Exercise brief -
Rewrite the part of the records that opens with the line containing "ARCHIVES PAR ÉTIQUETTE" and closes with the line containing "employés pour fraude", swapping "licencie" for "suspend" and leaving everything else unchanged. Give only those lines.

Input records -
================

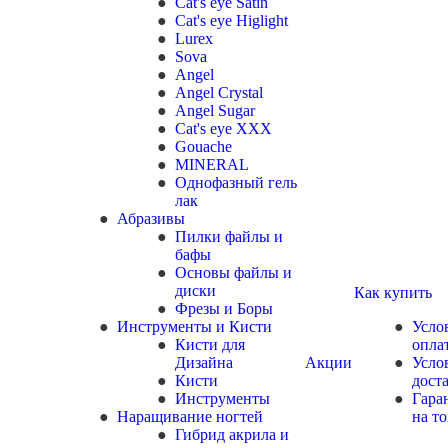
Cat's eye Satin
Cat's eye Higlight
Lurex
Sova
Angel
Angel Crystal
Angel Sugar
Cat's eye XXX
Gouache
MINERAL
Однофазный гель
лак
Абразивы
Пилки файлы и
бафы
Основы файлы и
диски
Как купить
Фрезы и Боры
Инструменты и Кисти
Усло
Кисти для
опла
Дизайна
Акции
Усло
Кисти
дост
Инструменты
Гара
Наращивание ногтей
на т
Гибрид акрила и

================

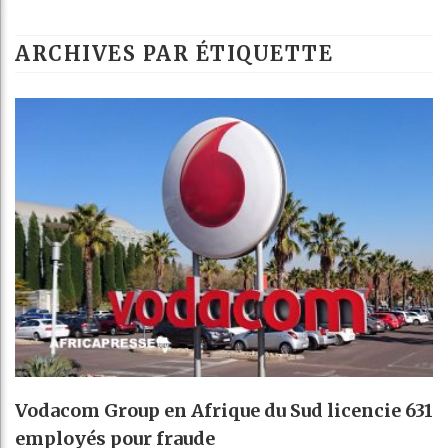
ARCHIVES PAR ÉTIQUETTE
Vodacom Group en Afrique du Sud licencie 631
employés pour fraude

================

Exercise output -
ARCHIVES PAR ÉTIQUETTE
Vodacom Group en Afrique du Sud suspend 631
employés pour fraude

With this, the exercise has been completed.